Leave the images out, and copy each of the records below exactly.

______

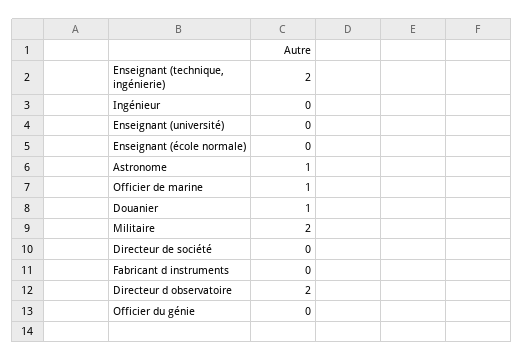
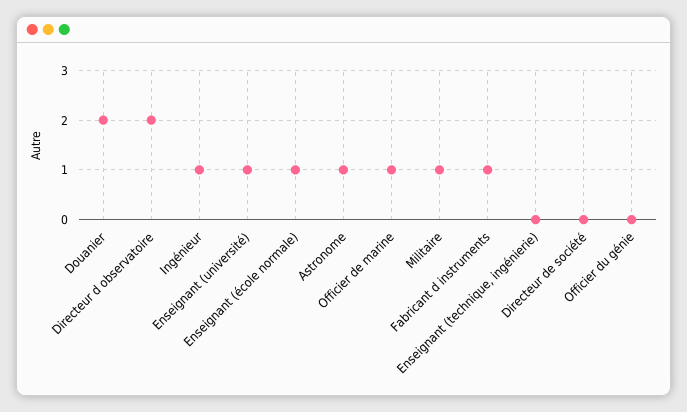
  {
-   "Enseignant (technique, ingénierie)": 2,
+   "Enseignant (technique, ingénierie)": 0,
-   "Ingénieur": 0,
+   "Ingénieur": 1,
-   "Enseignant (université)": 0,
+   "Enseignant (université)": 1,
-   "Enseignant (école normale)": 0,
+   "Enseignant (école normale)": 1,
    "Astronome": 1,
    "Officier de marine": 1,
-   "Douanier": 1,
+   "Douanier": 2,
-   "Militaire": 2,
+   "Militaire": 1,
    "Directeur de société": 0,
-   "Fabricant d instruments": 0,
+   "Fabricant d instruments": 1,
    "Directeur d observatoire": 2,
    "Officier du génie": 0
  }

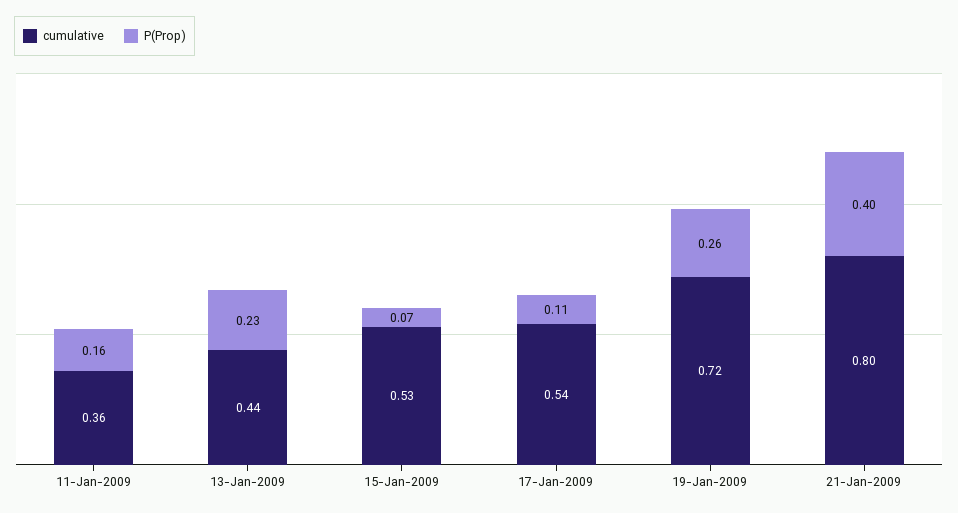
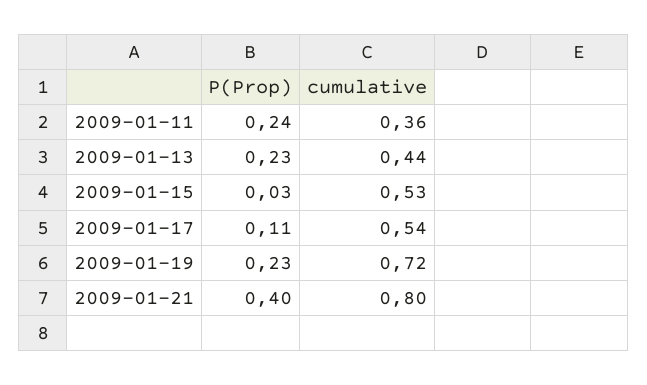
  {
    "cumulative": {
      "11-Jan-2009": 0.36,
      "13-Jan-2009": 0.44,
      "15-Jan-2009": 0.53,
      "17-Jan-2009": 0.54,
      "19-Jan-2009": 0.72,
      "21-Jan-2009": 0.8
    },
    "P(Prop)": {
-     "11-Jan-2009": 0.16,
+     "11-Jan-2009": 0.24,
      "13-Jan-2009": 0.23,
-     "15-Jan-2009": 0.07,
+     "15-Jan-2009": 0.03,
      "17-Jan-2009": 0.11,
-     "19-Jan-2009": 0.26,
+     "19-Jan-2009": 0.23,
      "21-Jan-2009": 0.4
    }
  }

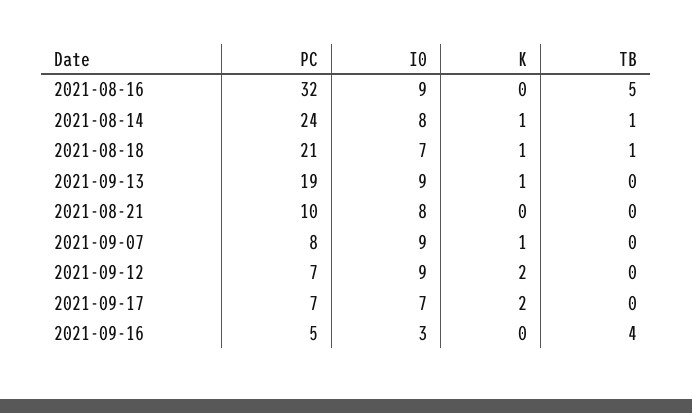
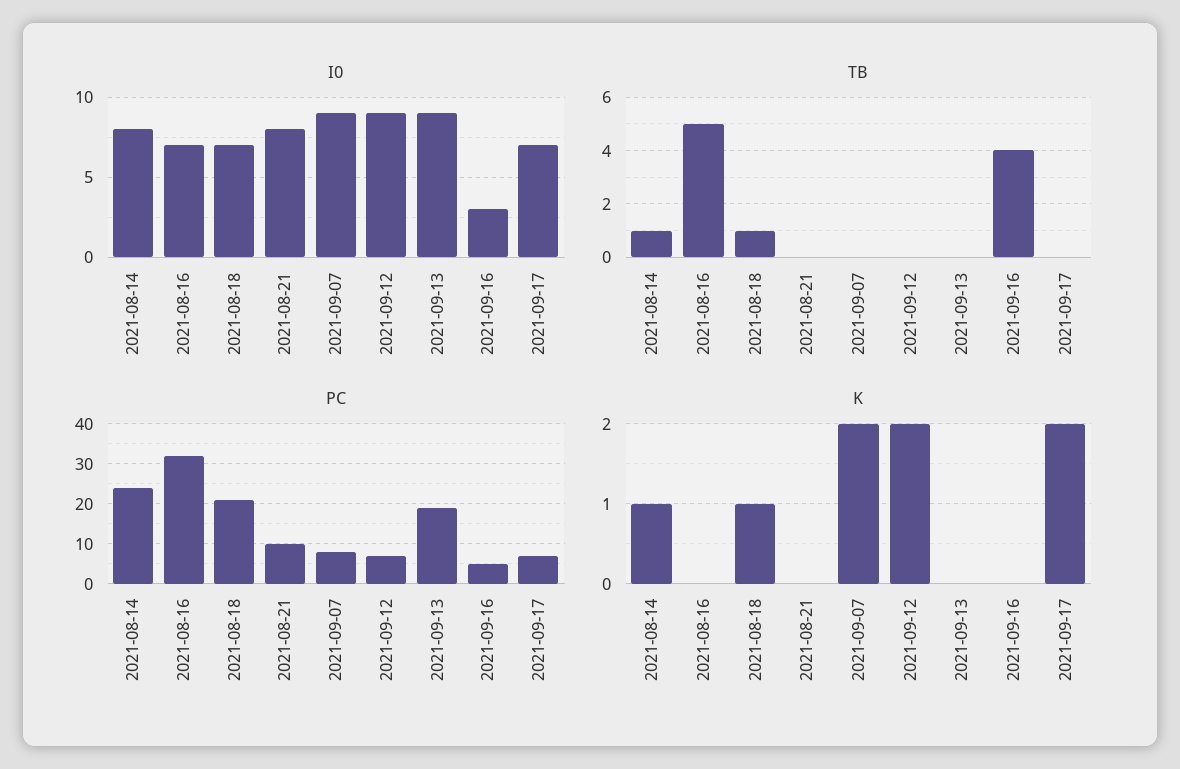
  {
    "PC": {
      "2021-08-16": 32,
      "2021-08-14": 24,
      "2021-08-18": 21,
      "2021-09-13": 19,
      "2021-08-21": 10,
      "2021-09-07": 8,
      "2021-09-12": 7,
      "2021-09-17": 7,
      "2021-09-16": 5
    },
    "I0": {
-     "2021-08-16": 9,
+     "2021-08-16": 7,
      "2021-08-14": 8,
      "2021-08-18": 7,
      "2021-09-13": 9,
      "2021-08-21": 8,
      "2021-09-07": 9,
      "2021-09-12": 9,
      "2021-09-17": 7,
      "2021-09-16": 3
    },
    "K": {
      "2021-08-16": 0,
      "2021-08-14": 1,
      "2021-08-18": 1,
-     "2021-09-13": 1,
+     "2021-09-13": 0,
      "2021-08-21": 0,
-     "2021-09-07": 1,
+     "2021-09-07": 2,
      "2021-09-12": 2,
      "2021-09-17": 2,
      "2021-09-16": 0
    },
    "TB": {
      "2021-08-16": 5,
      "2021-08-14": 1,
      "2021-08-18": 1,
      "2021-09-13": 0,
      "2021-08-21": 0,
      "2021-09-07": 0,
      "2021-09-12": 0,
      "2021-09-17": 0,
      "2021-09-16": 4
    }
  }

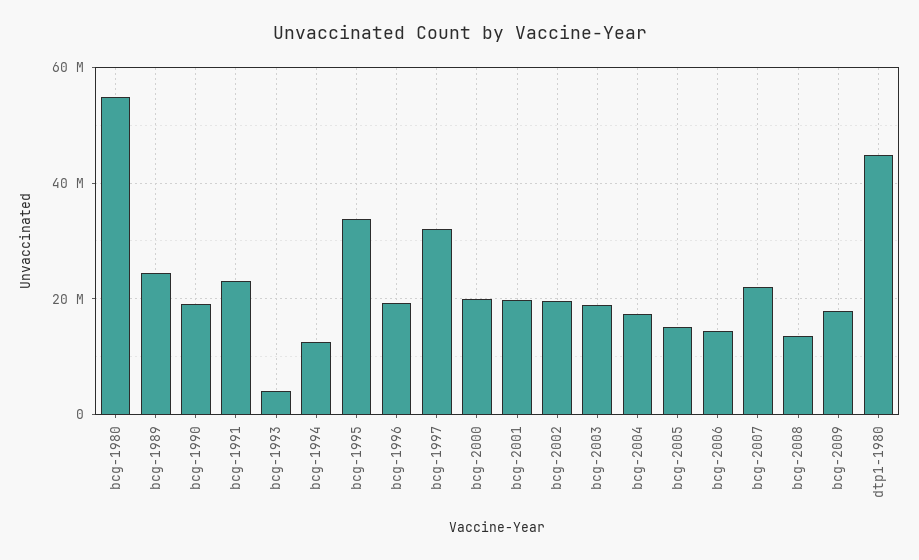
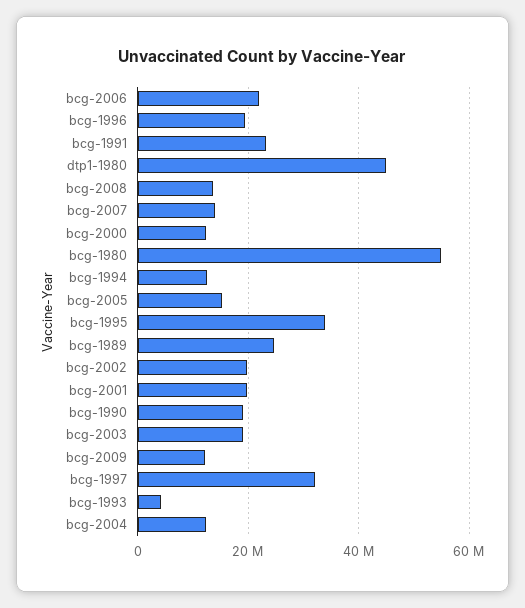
  {
    "bcg-1980": 54000000,
    "bcg-1989": 24000000,
    "bcg-1990": 20000000,
    "bcg-1991": 24000000,
    "bcg-1993": 4000000,
    "bcg-1994": 12000000,
    "bcg-1995": 34000000,
    "bcg-1996": 20000000,
    "bcg-1997": 32000000,
-   "bcg-2000": 20000000,
+   "bcg-2000": 12000000,
    "bcg-2001": 20000000,
    "bcg-2002": 20000000,
    "bcg-2003": 18000000,
-   "bcg-2004": 18000000,
+   "bcg-2004": 12000000,
    "bcg-2005": 16000000,
-   "bcg-2006": 14000000,
+   "bcg-2006": 22000000,
-   "bcg-2007": 22000000,
+   "bcg-2007": 14000000,
    "bcg-2008": 14000000,
-   "bcg-2009": 18000000,
+   "bcg-2009": 12000000,
    "dtp1-1980": 44000000
  }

______

Task answer ->
  {
-   "Enseignant (technique, ingénierie)": 2,
+   "Enseignant (technique, ingénierie)": 0,
-   "Ingénieur": 0,
+   "Ingénieur": 1,
-   "Enseignant (université)": 0,
+   "Enseignant (université)": 1,
-   "Enseignant (école normale)": 0,
+   "Enseignant (école normale)": 1,
    "Astronome": 1,
    "Officier de marine": 1,
-   "Douanier": 1,
+   "Douanier": 2,
-   "Militaire": 2,
+   "Militaire": 1,
    "Directeur de société": 0,
-   "Fabricant d instruments": 0,
+   "Fabricant d instruments": 1,
    "Directeur d observatoire": 2,
    "Officier du génie": 0
  }

  {
    "cumulative": {
      "11-Jan-2009": 0.36,
      "13-Jan-2009": 0.44,
      "15-Jan-2009": 0.53,
      "17-Jan-2009": 0.54,
      "19-Jan-2009": 0.72,
      "21-Jan-2009": 0.8
    },
    "P(Prop)": {
-     "11-Jan-2009": 0.16,
+     "11-Jan-2009": 0.24,
      "13-Jan-2009": 0.23,
-     "15-Jan-2009": 0.07,
+     "15-Jan-2009": 0.03,
      "17-Jan-2009": 0.11,
-     "19-Jan-2009": 0.26,
+     "19-Jan-2009": 0.23,
      "21-Jan-2009": 0.4
    }
  }

  {
    "PC": {
      "2021-08-16": 32,
      "2021-08-14": 24,
      "2021-08-18": 21,
      "2021-09-13": 19,
      "2021-08-21": 10,
      "2021-09-07": 8,
      "2021-09-12": 7,
      "2021-09-17": 7,
      "2021-09-16": 5
    },
    "I0": {
-     "2021-08-16": 9,
+     "2021-08-16": 7,
      "2021-08-14": 8,
      "2021-08-18": 7,
      "2021-09-13": 9,
      "2021-08-21": 8,
      "2021-09-07": 9,
      "2021-09-12": 9,
      "2021-09-17": 7,
      "2021-09-16": 3
    },
    "K": {
      "2021-08-16": 0,
      "2021-08-14": 1,
      "2021-08-18": 1,
-     "2021-09-13": 1,
+     "2021-09-13": 0,
      "2021-08-21": 0,
-     "2021-09-07": 1,
+     "2021-09-07": 2,
      "2021-09-12": 2,
      "2021-09-17": 2,
      "2021-09-16": 0
    },
    "TB": {
      "2021-08-16": 5,
      "2021-08-14": 1,
      "2021-08-18": 1,
      "2021-09-13": 0,
      "2021-08-21": 0,
      "2021-09-07": 0,
      "2021-09-12": 0,
      "2021-09-17": 0,
      "2021-09-16": 4
    }
  }

  {
    "bcg-1980": 54000000,
    "bcg-1989": 24000000,
    "bcg-1990": 20000000,
    "bcg-1991": 24000000,
    "bcg-1993": 4000000,
    "bcg-1994": 12000000,
    "bcg-1995": 34000000,
    "bcg-1996": 20000000,
    "bcg-1997": 32000000,
-   "bcg-2000": 20000000,
+   "bcg-2000": 12000000,
    "bcg-2001": 20000000,
    "bcg-2002": 20000000,
    "bcg-2003": 18000000,
-   "bcg-2004": 18000000,
+   "bcg-2004": 12000000,
    "bcg-2005": 16000000,
-   "bcg-2006": 14000000,
+   "bcg-2006": 22000000,
-   "bcg-2007": 22000000,
+   "bcg-2007": 14000000,
    "bcg-2008": 14000000,
-   "bcg-2009": 18000000,
+   "bcg-2009": 12000000,
    "dtp1-1980": 44000000
  }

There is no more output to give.